Shortly after the release of MEDpac’s March report, Senators Charles Grassley (R-IA) and Max Baucus (D-MT) introduced the Hospital Fair Competition Act (“HFCA”). 14 This bill, which incorporates many MEDpac recommendations, would permit certain gainsharing arrangements by creating exemptions from CMP, Anti-Kickback and the federal Physician Self-Referral Act (“Stark Law”) 15 for arrangements which comply with guidelines that the Secretary of Health and Human Services is directed to develop. However, HFCA will likely face strong opposition, as the bill also includes a provision which would permanently ban physician investment in specialty hospitals. At deadline, there had been no action on the bill since it was introduced and referred to the Senate Committee on Finance on May 11, 2005. Though this particular bill may die in committee, its introduction indicates a renewed interest in the subject and possible future congressional action.

1 DHHS-OIG Special Advisory Bulletin, Gainsharing Arrangements and CMPs for Hospital Payments to Physicians to Reduce or Limit Services to Beneficiaries (July 1999). http://oig.hhs.gov/fraud/docs/alertsandbulletins/gainsh.htm
2 OIG did issue one favorable Advisory Opinion on gainsharing arrangements in January of 2001. DHHS-OIG Advisory Opinion 01-1. http://oig.hhs.gov/fraud/docs/advisoryopinions/2001/ao01-01.pdf This Advisory Opinion involved a similar arrangement and analysis to those presented in the 2005 Advisory Opinions. In the author’s opinion, the 2001 Advisory Opinion failed to generate the response that the 2005 Advisory Opinions have drawn because: (i) the 2001 Advisory Opinion was issued only 18 months after the negative Special Advisory Bulletin of July 1999, (ii) this was only one approving Advisory Opinion and not the six that have been issued consecutively in 2005, and (iii) 2005 has seen the MEDPac recommendations and proposed federal legislation to allow gainsharing (discussed infra) which have generated additional new interest in this concept.

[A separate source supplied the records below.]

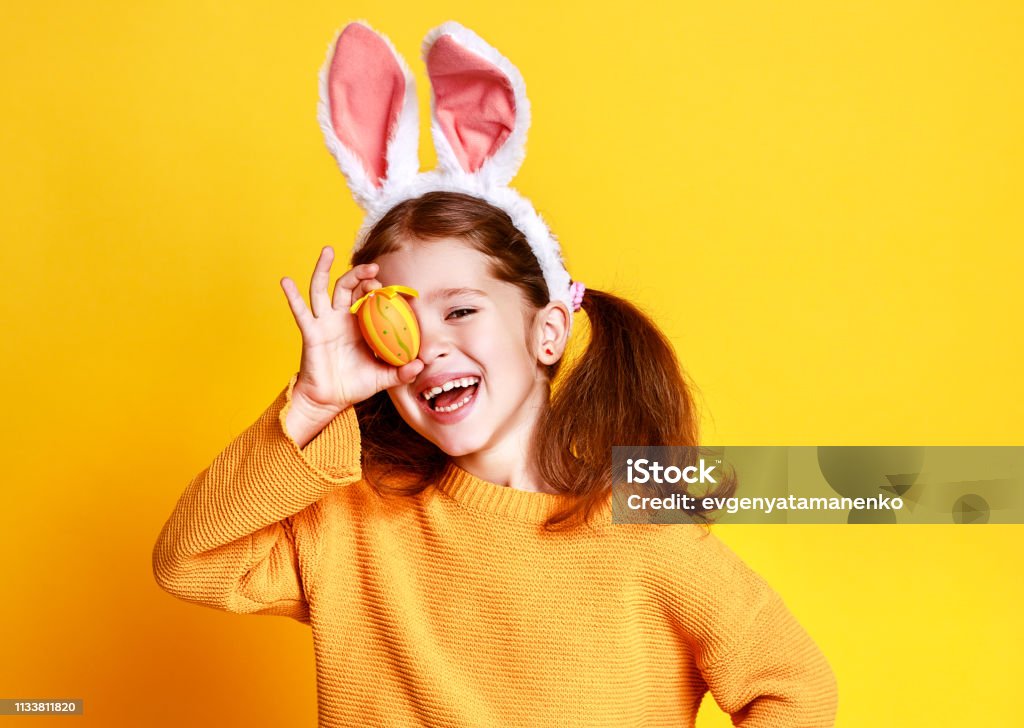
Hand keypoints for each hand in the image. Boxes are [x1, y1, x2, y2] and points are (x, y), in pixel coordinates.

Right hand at [280, 246, 423, 416]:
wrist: (329, 401)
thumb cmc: (354, 385)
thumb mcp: (383, 378)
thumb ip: (402, 372)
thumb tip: (421, 365)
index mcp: (359, 324)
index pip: (368, 297)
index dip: (377, 288)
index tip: (389, 286)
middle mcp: (340, 318)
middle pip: (347, 286)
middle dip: (359, 274)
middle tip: (373, 269)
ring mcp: (324, 322)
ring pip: (322, 289)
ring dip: (323, 269)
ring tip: (328, 250)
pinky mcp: (310, 332)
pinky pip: (300, 312)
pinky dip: (292, 296)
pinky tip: (286, 281)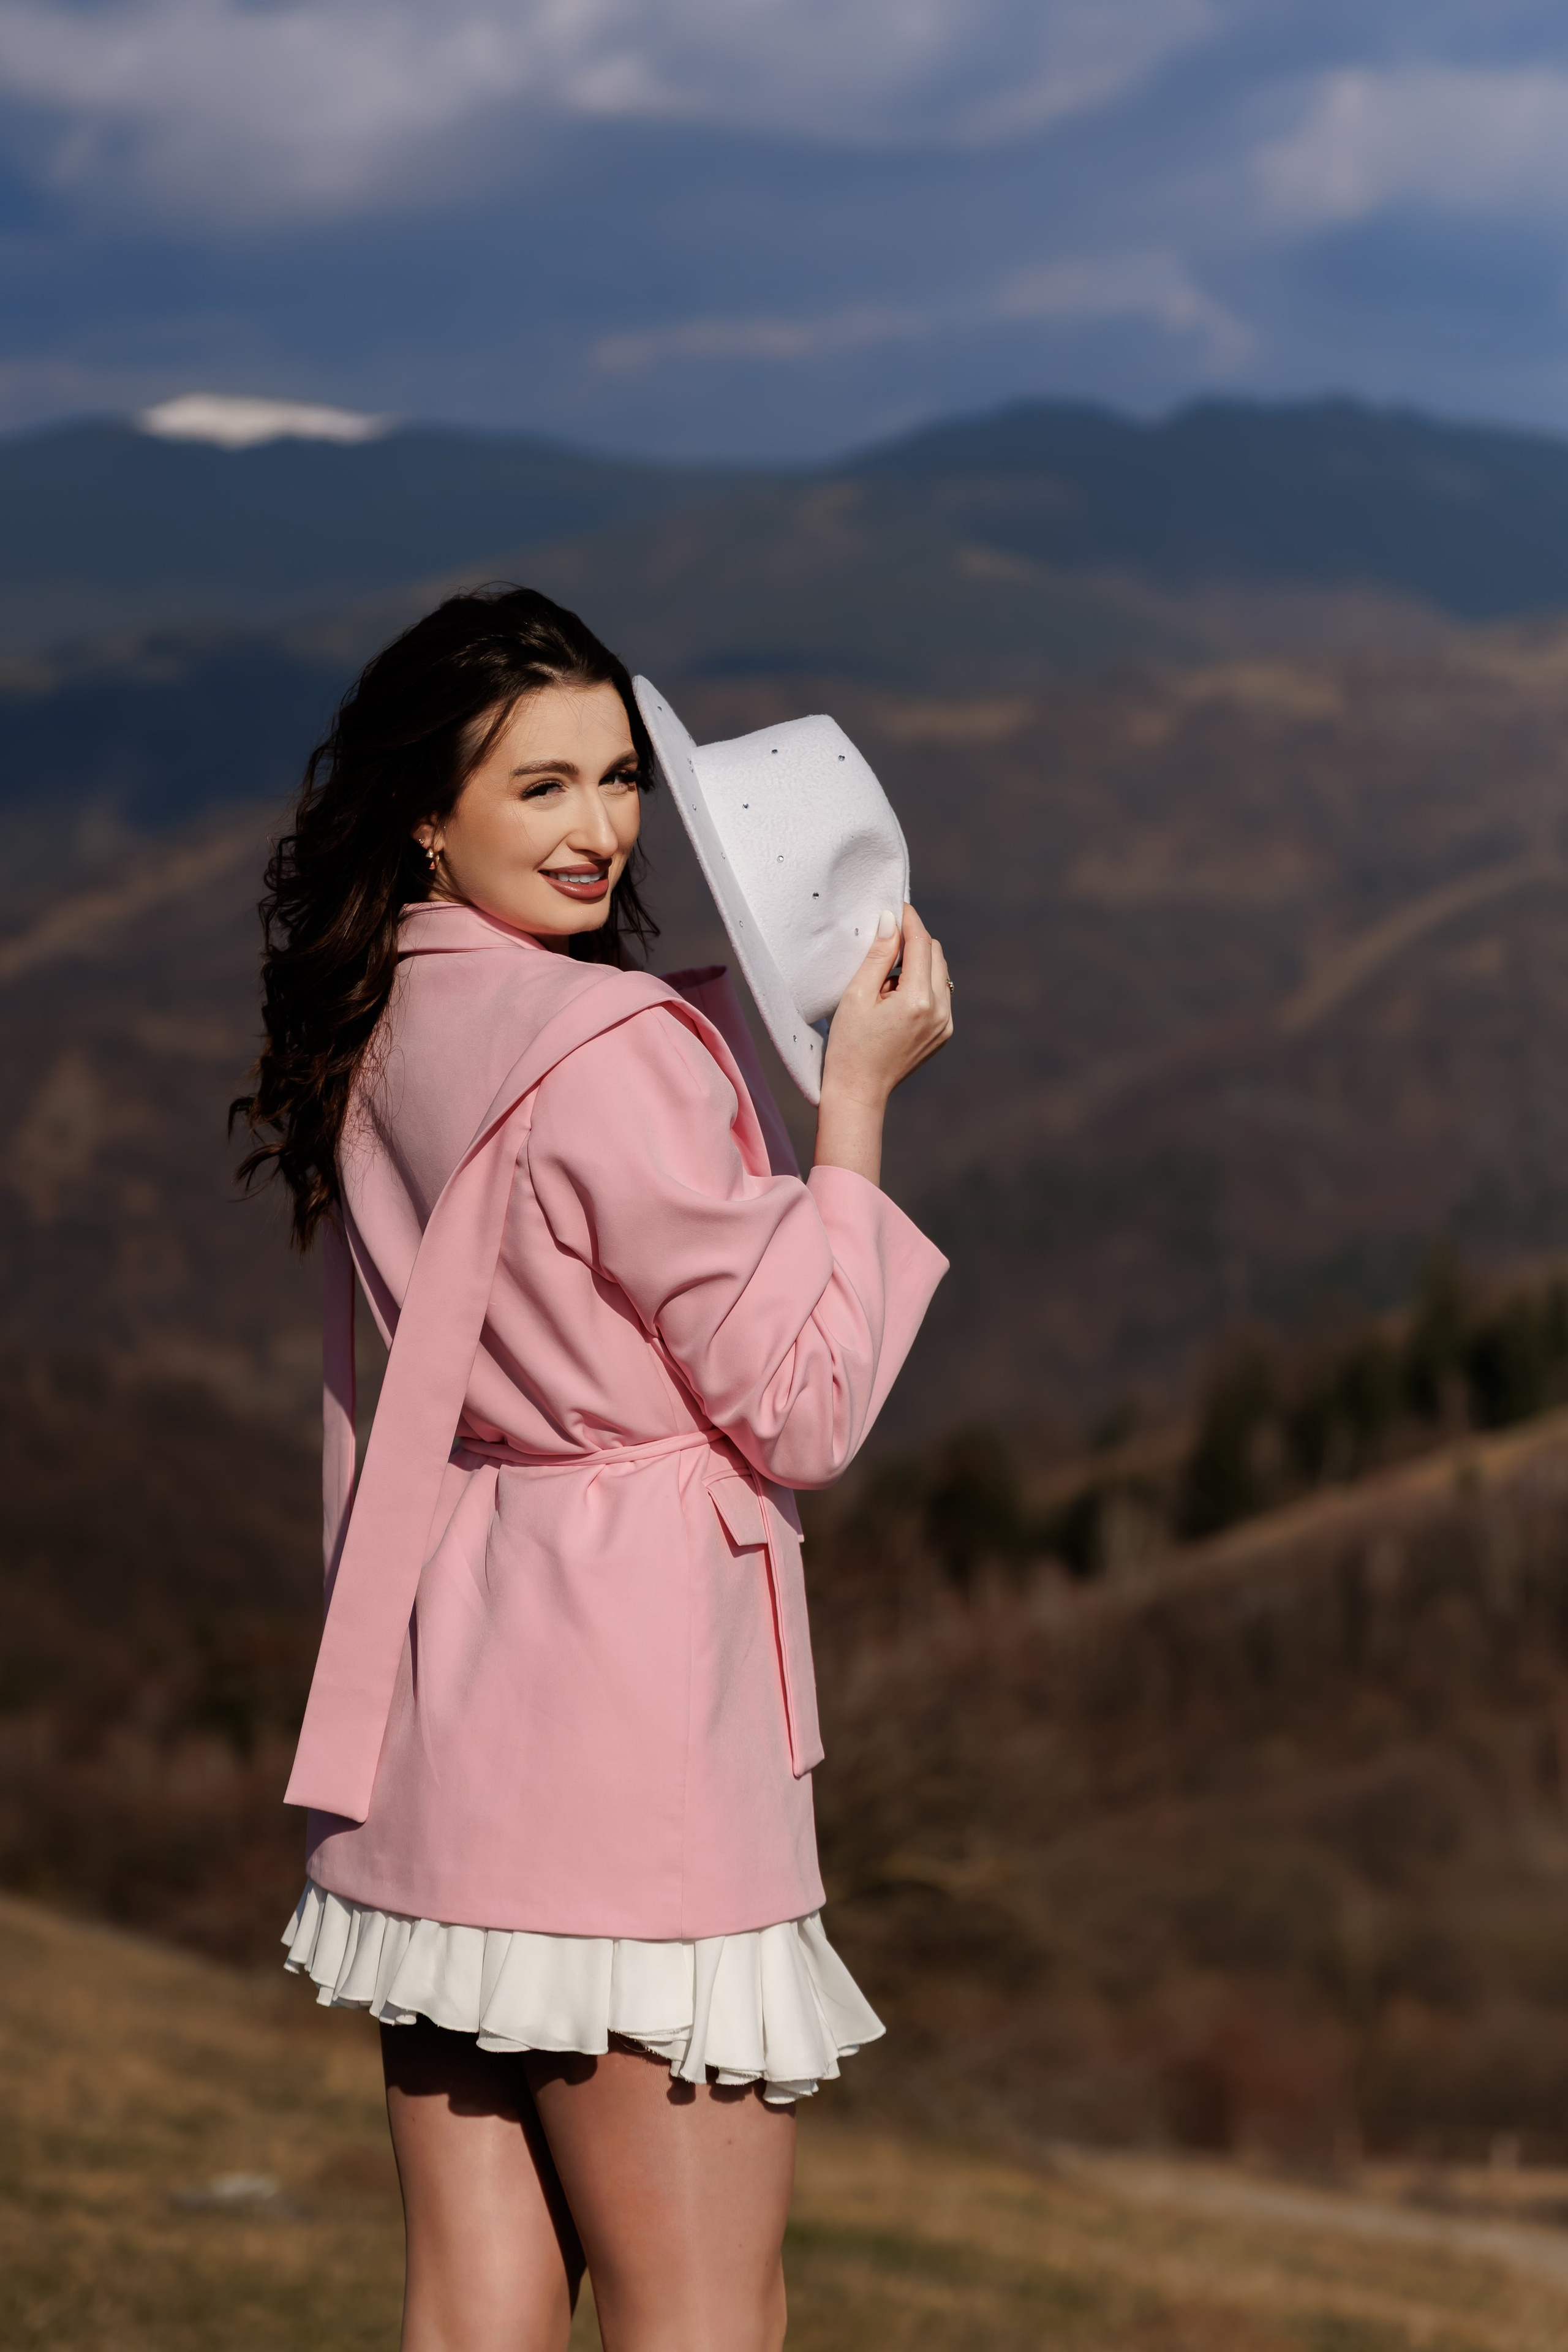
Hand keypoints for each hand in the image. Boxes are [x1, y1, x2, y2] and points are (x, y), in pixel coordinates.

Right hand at [813, 905, 953, 1185]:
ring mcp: (945, 1025)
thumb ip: (878, 955)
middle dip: (914, 942)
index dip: (910, 920)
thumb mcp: (856, 995)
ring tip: (884, 981)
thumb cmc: (848, 1045)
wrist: (858, 1092)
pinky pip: (939, 995)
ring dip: (918, 965)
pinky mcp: (943, 1034)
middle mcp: (940, 1011)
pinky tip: (894, 999)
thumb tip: (891, 921)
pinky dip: (922, 986)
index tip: (897, 905)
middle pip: (936, 954)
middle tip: (885, 943)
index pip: (921, 944)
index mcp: (918, 1000)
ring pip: (941, 974)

3 DHHS-OIG Special Advisory Bulletin, Gainsharing Arrangements and CMPs for Hospital Payments to Physicians to Reduce or Limit Services to Beneficiaries (July 1999). http://oig.hhs.gov/fraud/docs/alertsandbulletins/gainsh.htm
4 42 U.S.C. § 1320a-7a(b)(1).
5 DHHS-OIG Advisory Opinion 05-01. http://oig.hhs.gov/fraud/advisoryopinions/opinions.html
6 42 U.S.C. § 1320a-7b.
7 DHHS-OIG Advisory Opinion 05-01.
8 Testimony of Lewis Morris, Chief Counsel to the Inspector General, U.S. Department of Health and Human Services; House Committee on Ways and Means; Subcommittee on Health; Hearing October 7, 2005. http://oig.hhs.gov/testimony/docs/2005/Gainsharing10-07-05.pdf
9 DHHS-OIG Advisory Opinions 05-01, 05-02, 05-03, 05-04, 05-06. http://oig.hhs.gov/fraud/advisoryopinions/opinions.html
10 Testimony of Lewis Morris, Chief Counsel to the Inspector General, U.S. Department of Health and Human Services; House Committee on Ways and Means; Subcommittee on Health; Hearing October 7, 2005. http://oig.hhs.gov/testimony/docs/2005/Gainsharing10-07-05.pdf
11 MEDpac Report to the Congress: Medicare Payment Policy, March 2005, Page 153. http://www.medpac.gov/publications/congressional_reports/Mar05_EntireReport.pdf
12 Id.
13 Id.
13 Hospital Fair Competition Act of 2005, Senate Bill 1002, 109 th Congress, 1 st Session. http://www.theorator.com/bills109/s1002.html
13 Health lawyers may also want to make clients aware that Stark Law issues potentially raised by gainsharing are not addressed in any of the OIG authority discussed above as OIG does not oversee enforcement of the Stark Law and its implementing regulations.